Comment la stratégie commerciale “America First” de Trump accélère le déclin de l’Amérique

Les États-Unis ont augmenté les droits de douane sur les produits chinois à concurrence de 200 milliards de dollars, passant à 25%, et Beijing a réagi de la même manière à 60 milliards de dollars de produits américains.

Cela crée une énigme pour l’administration Trump: Pékin est de plus en plus considéré par Pékin comme un rival économique ou une menace à la sécurité à contenir, plutôt que comme un partenaire commercial collaboratif à prendre en compte.

Cela signifie, par exemple, que la Chine achète plus de voitures américaines fabriquées sur le sol américain que, disons, de voitures allemandes, plus de soja américain que de brésiliens, ou davantage de semi-conducteurs américains que de voitures japonaises ou sud-coréennes, tous conçus pour contribuer à réduire le déficit bilatéral.

Les semi-conducteurs sont un exemple parfait pour souligner la nouvelle contradiction.

Le différend sino-américain soulève d’autres défis pour l’administration: les tarifs sont certainement efficaces en tant que mécanisme pour attirer l’attention.

Beaucoup partagent l’opinion du président selon laquelle une ligne plus dure sur le commerce chinois est nécessaire.

Toutefois, le soutien à la position actuelle du président, en particulier de la part des démocrates, est conditionnellement lié à l’adoption d’une forme de politique industrielle plus militante afin de garantir que les travailleurs américains tirent un profit maximal de l’ingénierie inverse des chaînes d’approvisionnement existantes de «Chimerica».

Le commerce géré, qui privilégie les achats concrets de produits américains (par opposition à un accès accru aux marchés ou à des changements structurels de l’économie chinoise), n’est pas vraiment nouveau.

Ce n’est qu’avec l’essor de l’industrie multinationale au cours des dernières décennies que l’idée a commencé à s’imposer que l’État devrait limiter son rôle dans le développement économique.

Mais les Américains eux-mêmes n’ont souvent pas profité des avantages de ces changements, de plus en plus d’industries délocalisées.

Jusqu’à la dernière perturbation des échanges, Wall Street et les marchés en étaient venus à croire que Trump obtiendrait un accord commercial avec la Chine qui promettait un accès accru au marché intérieur de Pékin (par exemple, les sociétés émettrices de cartes de crédit et les agences de notation américaines), mais pas beaucoup.
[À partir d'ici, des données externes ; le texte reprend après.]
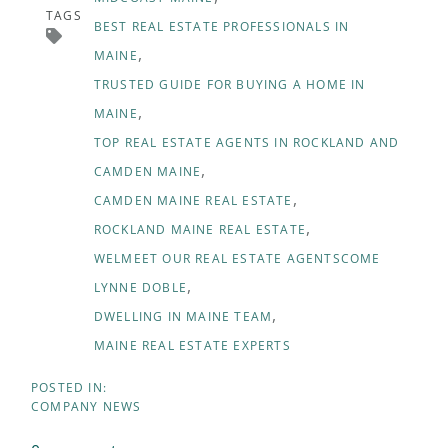
TAGS
BEST REAL ESTATE PROFESSIONALS IN
MAINE
TRUSTED GUIDE FOR BUYING A HOME IN
MAINE
TOP REAL ESTATE AGENTS IN ROCKLAND AND
CAMDEN MAINE
CAMDEN MAINE REAL ESTATE
ROCKLAND MAINE REAL ESTATE
WELMEET OUR REAL ESTATE AGENTSCOME
LYNNE DOBLE
DWELLING IN MAINE TEAM
MAINE REAL ESTATE EXPERTS
COMPANY NEWS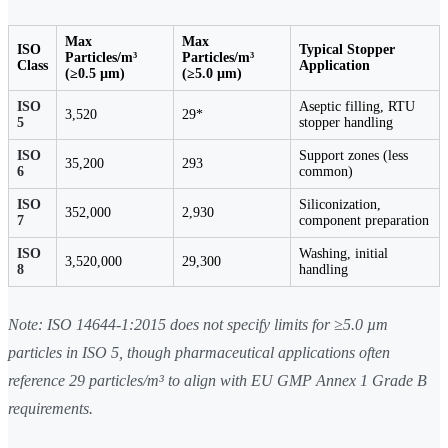
Max
Max
ISO
Typical Stopper
Particles/m³
Particles/m³
Class
Application
(≥0.5 µm)
(≥5.0 µm)
ISO
Aseptic filling, RTU
3,520
29*
5
stopper handling
ISO
Support zones (less
35,200
293
6
common)
ISO
Siliconization,
352,000
2,930
7
component preparation
ISO
Washing, initial
3,520,000
29,300
8
handling
Note: ISO 14644-1:2015 does not specify limits for ≥5.0 µm
particles in ISO 5, though pharmaceutical applications often
reference 29 particles/m³ to align with EU GMP Annex 1 Grade B
requirements.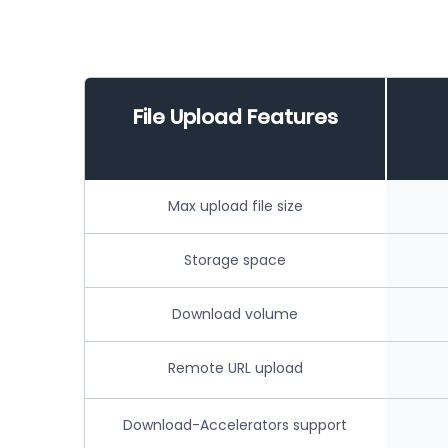
File Upload Features
Max upload file size
Storage space
Download volume
Remote URL upload
Download-Accelerators support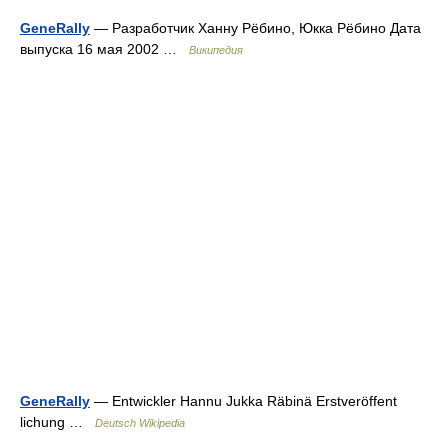
GeneRally
— Разработчик Ханну Рёбино, Юкка Рёбино Дата
выпуска 16 мая 2002 …
Википедия
GeneRally
— Entwickler Hannu Jukka Räbinä Erstveröffent
lichung …
Deutsch Wikipedia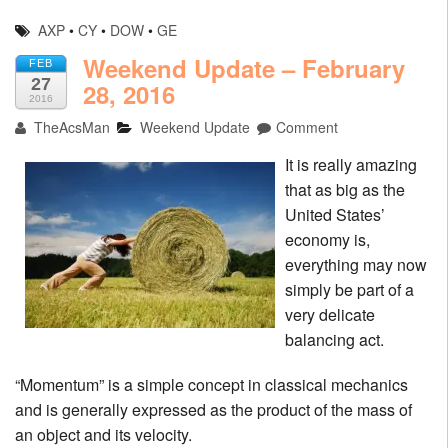
AXP
•
CY
•
DOW
•
GE
Weekend Update – February
FEB
27
28, 2016
2016
TheAcsMan
Weekend Update
Comment
It is really amazing
that as big as the
United States’
economy is,
everything may now
simply be part of a
very delicate
balancing act.
“Momentum” is a simple concept in classical mechanics
and is generally expressed as the product of the mass of
an object and its velocity.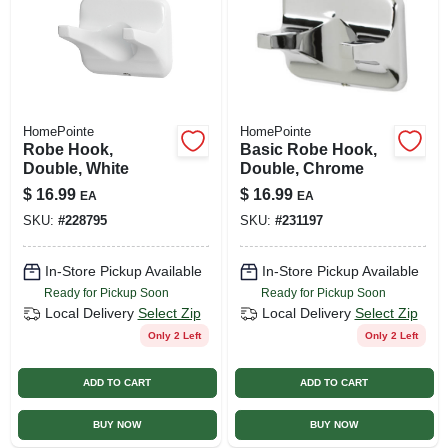
HomePointe
HomePointe
Robe Hook,
Basic Robe Hook,
Double, White
Double, Chrome
$
16.99
$
16.99
EA
EA
SKU:
#
228795
SKU:
#
231197
In-Store Pickup Available
In-Store Pickup Available
Ready for Pickup Soon
Ready for Pickup Soon
Local Delivery
Select Zip
Local Delivery
Select Zip
Only 2 Left
Only 2 Left
ADD TO CART
ADD TO CART
BUY NOW
BUY NOW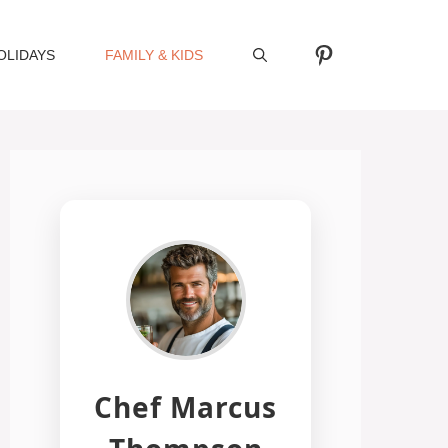
Pinterest
OLIDAYS
FAMILY & KIDS
Chef Marcus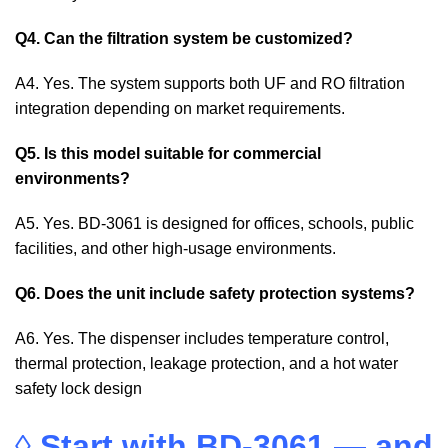
Q4. Can the filtration system be customized?
A4. Yes. The system supports both UF and RO filtration
integration depending on market requirements.
Q5. Is this model suitable for commercial
environments?
A5. Yes. BD-3061 is designed for offices, schools, public
facilities, and other high-usage environments.
Q6. Does the unit include safety protection systems?
A6. Yes. The dispenser includes temperature control,
thermal protection, leakage protection, and a hot water
safety lock design
◊
Start with BD-3061 — and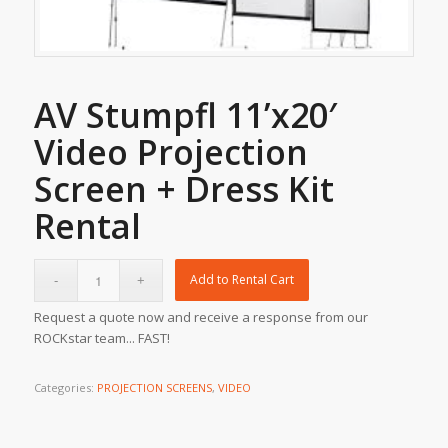
AV Stumpfl 11’x20′
Video Projection
Screen + Dress Kit
Rental
Add to Rental Cart
Request a quote now and receive a response from our
ROCKstar team... FAST!
Categories:
PROJECTION SCREENS
,
VIDEO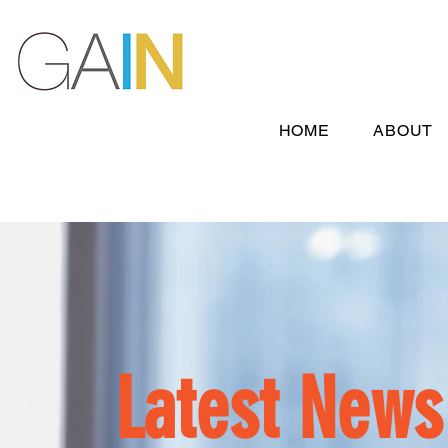
HOME
ABOUT
Latest News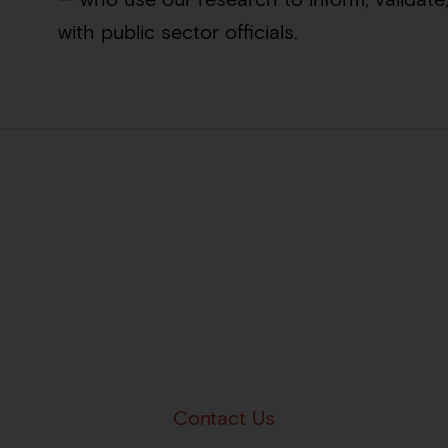
with public sector officials.
Contact Us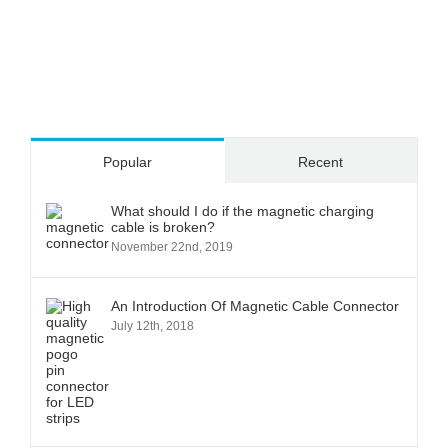
Popular
Recent
What should I do if the magnetic charging
cable is broken?
November 22nd, 2019
An Introduction Of Magnetic Cable Connector
July 12th, 2018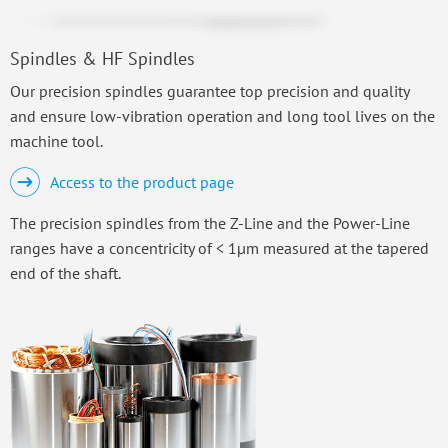
Spindles & HF Spindles
Our precision spindles guarantee top precision and quality
and ensure low-vibration operation and long tool lives on the
machine tool.
Access to the product page
The precision spindles from the Z-Line and the Power-Line
ranges have a concentricity of < 1µm measured at the tapered
end of the shaft.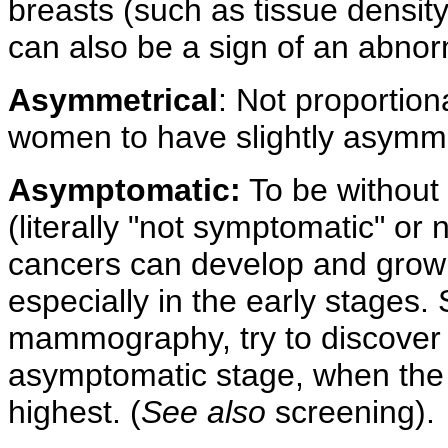
breasts (such as tissue density
can also be a sign of an abnor
Asymmetrical
: Not proportion
women to have slightly asymme
Asymptomatic:
To be without
(literally "not symptomatic" o
cancers can develop and grow
especially in the early stages.
mammography, try to discover 
asymptomatic stage, when the 
highest. (
See also
screening).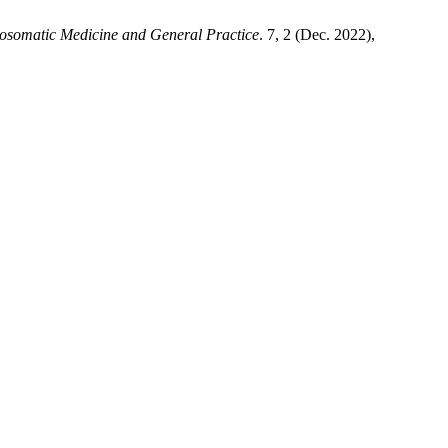
osomatic Medicine and General Practice
. 7, 2 (Dec. 2022),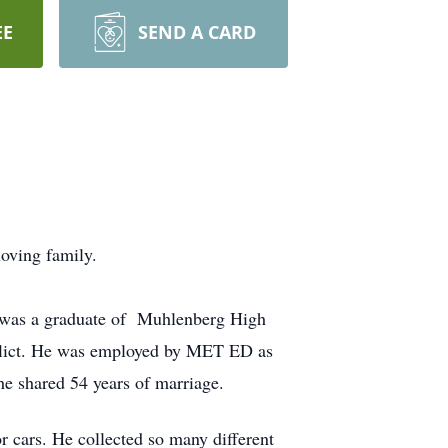
EE
SEND A CARD
oving family.
e was a graduate of Muhlenberg High
nflict. He was employed by MET ED as
he shared 54 years of marriage.
 cars. He collected so many different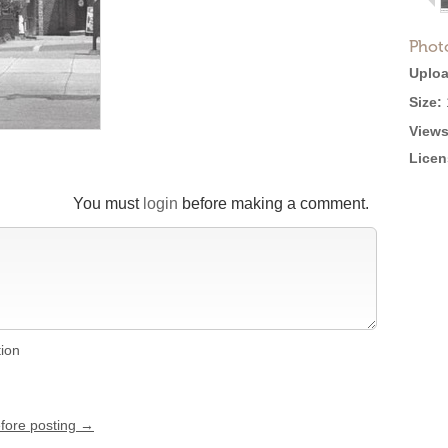
Phot
Uploa
Size:
Views
Licen
You must
login
before making a comment.
tion
efore posting →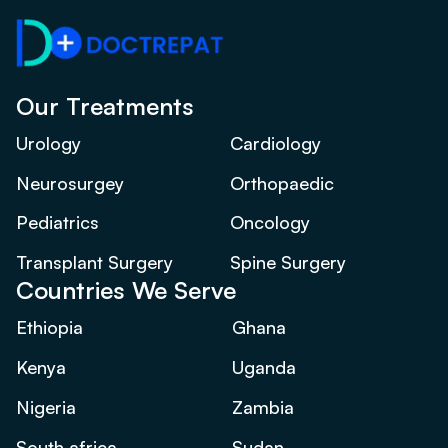
Our Treatments
Urology
Cardiology
Neurosurgey
Orthopaedic
Pediatrics
Oncology
Transplant Surgery
Spine Surgery
Countries We Serve
Ethiopia
Ghana
Kenya
Uganda
Nigeria
Zambia
South africa
Sudan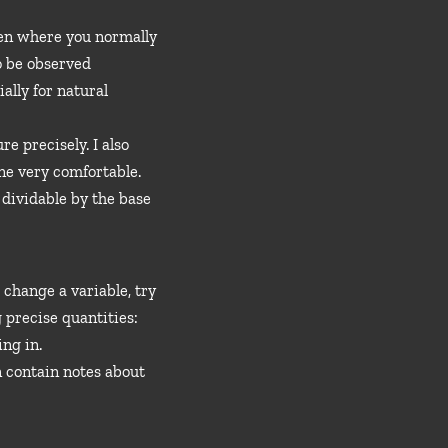
even where you normally
to be observed
ally for natural
e precisely. I also
one very comfortable.
 dividable by the base
change a variable, try
g precise quantities:
ng in.
n contain notes about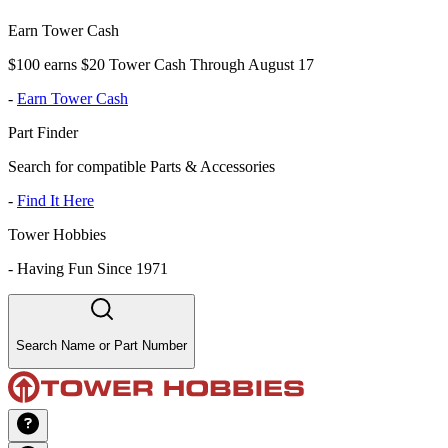
Earn Tower Cash
$100 earns $20 Tower Cash Through August 17
-
Earn Tower Cash
Part Finder
Search for compatible Parts & Accessories
-
Find It Here
Tower Hobbies
-
Having Fun Since 1971
Search Name or Part Number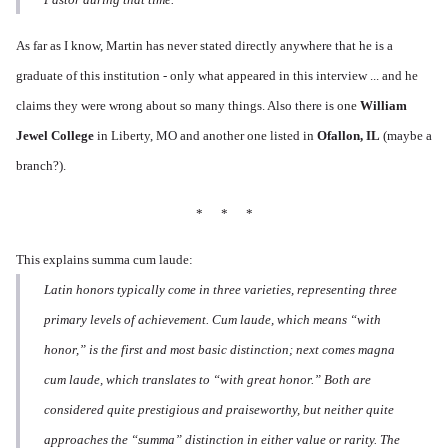
As far as I know, Martin has never stated directly anywhere that he is a
graduate of this institution - only what appeared in this interview ... and he
claims they were wrong about so many things. Also there is one
William
Jewel College
in Liberty, MO and another one listed in
Ofallon, IL
(maybe a
branch?).
* * *
This explains summa cum laude:
Latin honors typically come in three varieties, representing three
primary levels of achievement. Cum laude, which means “with
honor,” is the first and most basic distinction; next comes magna
cum laude, which translates to “with great honor.” Both are
considered quite prestigious and praiseworthy, but neither quite
approaches the “summa” distinction in either value or rarity. The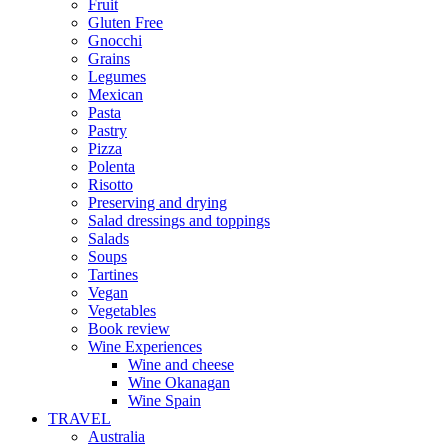
Fruit
Gluten Free
Gnocchi
Grains
Legumes
Mexican
Pasta
Pastry
Pizza
Polenta
Risotto
Preserving and drying
Salad dressings and toppings
Salads
Soups
Tartines
Vegan
Vegetables
Book review
Wine Experiences
Wine and cheese
Wine Okanagan
Wine Spain
TRAVEL
Australia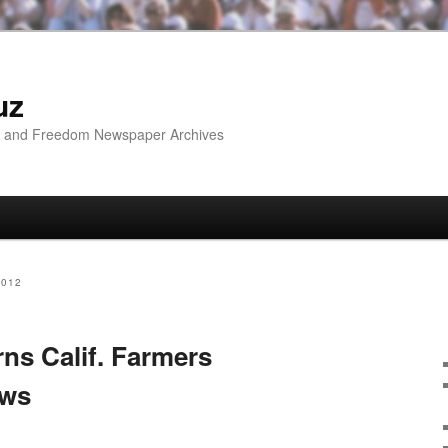
uz
ip and Freedom Newspaper Archives
2012
ns Calif. Farmers
ows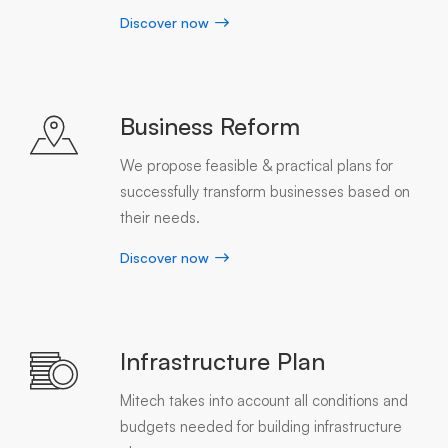
Discover now
Business Reform
We propose feasible & practical plans for
successfully transform businesses based on
their needs.
Discover now
Infrastructure Plan
Mitech takes into account all conditions and
budgets needed for building infrastructure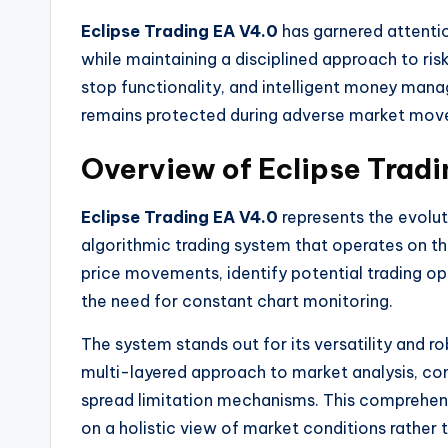
Eclipse Trading EA V4.0
has garnered attentio
while maintaining a disciplined approach to ris
stop functionality, and intelligent money mana
remains protected during adverse market mov
Overview of Eclipse Trad
Eclipse Trading EA V4.0
represents the evoluti
algorithmic trading system that operates on t
price movements, identify potential trading o
the need for constant chart monitoring.
The system stands out for its versatility and r
multi-layered approach to market analysis, comb
spread limitation mechanisms. This comprehens
on a holistic view of market conditions rather t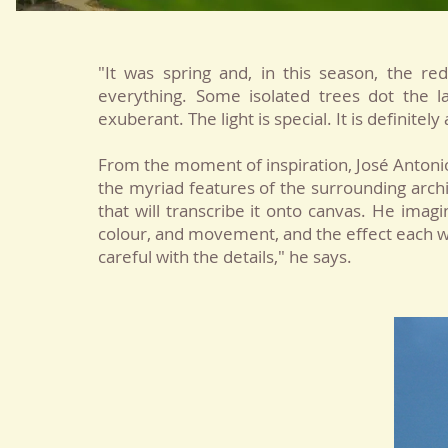
"It was spring and, in this season, the r
everything. Some isolated trees dot the 
exuberant. The light is special. It is definite
From the moment of inspiration, José Antonio
the myriad features of the surrounding archi
that will transcribe it onto canvas. He imagin
colour, and movement, and the effect each wil
careful with the details," he says.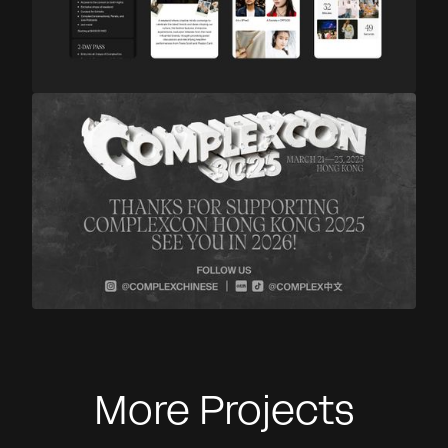
More Projects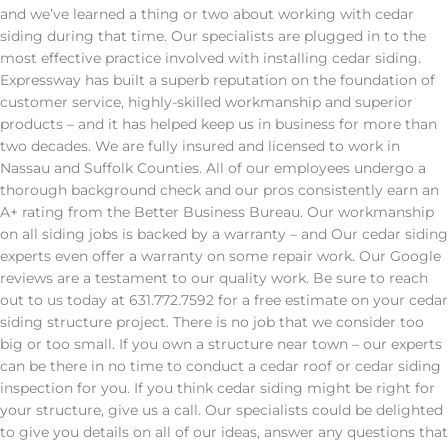
and we’ve learned a thing or two about working with cedar
siding during that time. Our specialists are plugged in to the
most effective practice involved with installing cedar siding.
Expressway has built a superb reputation on the foundation of
customer service, highly-skilled workmanship and superior
products – and it has helped keep us in business for more than
two decades. We are fully insured and licensed to work in
Nassau and Suffolk Counties. All of our employees undergo a
thorough background check and our pros consistently earn an
A+ rating from the Better Business Bureau. Our workmanship
on all siding jobs is backed by a warranty – and Our cedar siding
experts even offer a warranty on some repair work. Our Google
reviews are a testament to our quality work. Be sure to reach
out to us today at 631.772.7592 for a free estimate on your cedar
siding structure project. There is no job that we consider too
big or too small. If you own a structure near town – our experts
can be there in no time to conduct a cedar roof or cedar siding
inspection for you. If you think cedar siding might be right for
your structure, give us a call. Our specialists could be delighted
to give you details on all of our ideas, answer any questions that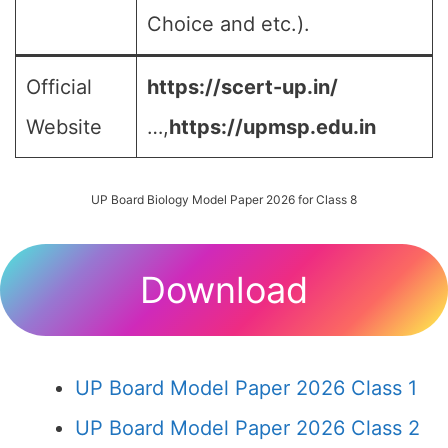
Choice and etc.).
Official
https://scert-up.in/
Website
…,
https://upmsp.edu.in
UP Board Biology Model Paper 2026 for Class 8
Download
UP Board Model Paper 2026 Class 1
UP Board Model Paper 2026 Class 2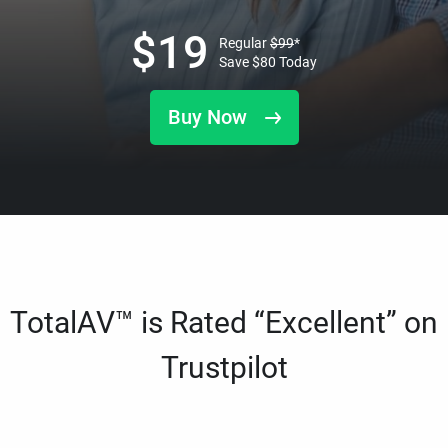
$
19
Regular
$
99
*
Save
$
80
Today
Buy Now
TotalAV™ is Rated “Excellent” on
Trustpilot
Ce qui conduit à l’une des nouvelles dimensions de cette guerre commerciale: elle se produit dans un contexte où des contradictions de longue date en matière de commerce et de sécurité nationale se sont finalement heurtées.

«Sous les présidents des deux parties, le Pentagone a élaboré des plans de guerre contre la Chine, tandis que le Département du commerce a donné son aval à la délocalisation par des multinationales basées aux États-Unis d’une grande partie de la base industrielle américaine sur le sol chinois.

Trump tente de démêler le “congestion” en adoptant une politique industrielle plus nationaliste.

En ce qui concerne la Chine, il s’agit donc d’exporter des produits américains fabriqués sur le sol américain.

Mais en résolvant une contraction, Trump pourrait bien en introduire une nouvelle.

Les États-Unis ont également des difficultés économiques à adopter une approche aussi étroitement nationaliste.

Tout cela contraste nettement avec la période d’après-guerre, où les États-Unis ont consciemment fait des compromis qui allaient souvent à l’encontre de considérations étroitement nationalistes, mais qui maintenaient une coalition qui a finalement remporté la guerre froide.

En tout état de cause, la rupture de ces négociations commerciales est un autre signe que nous avons probablement dépassé le record de la mondialisation, tant sur le plan économique que sur le plan idéologique.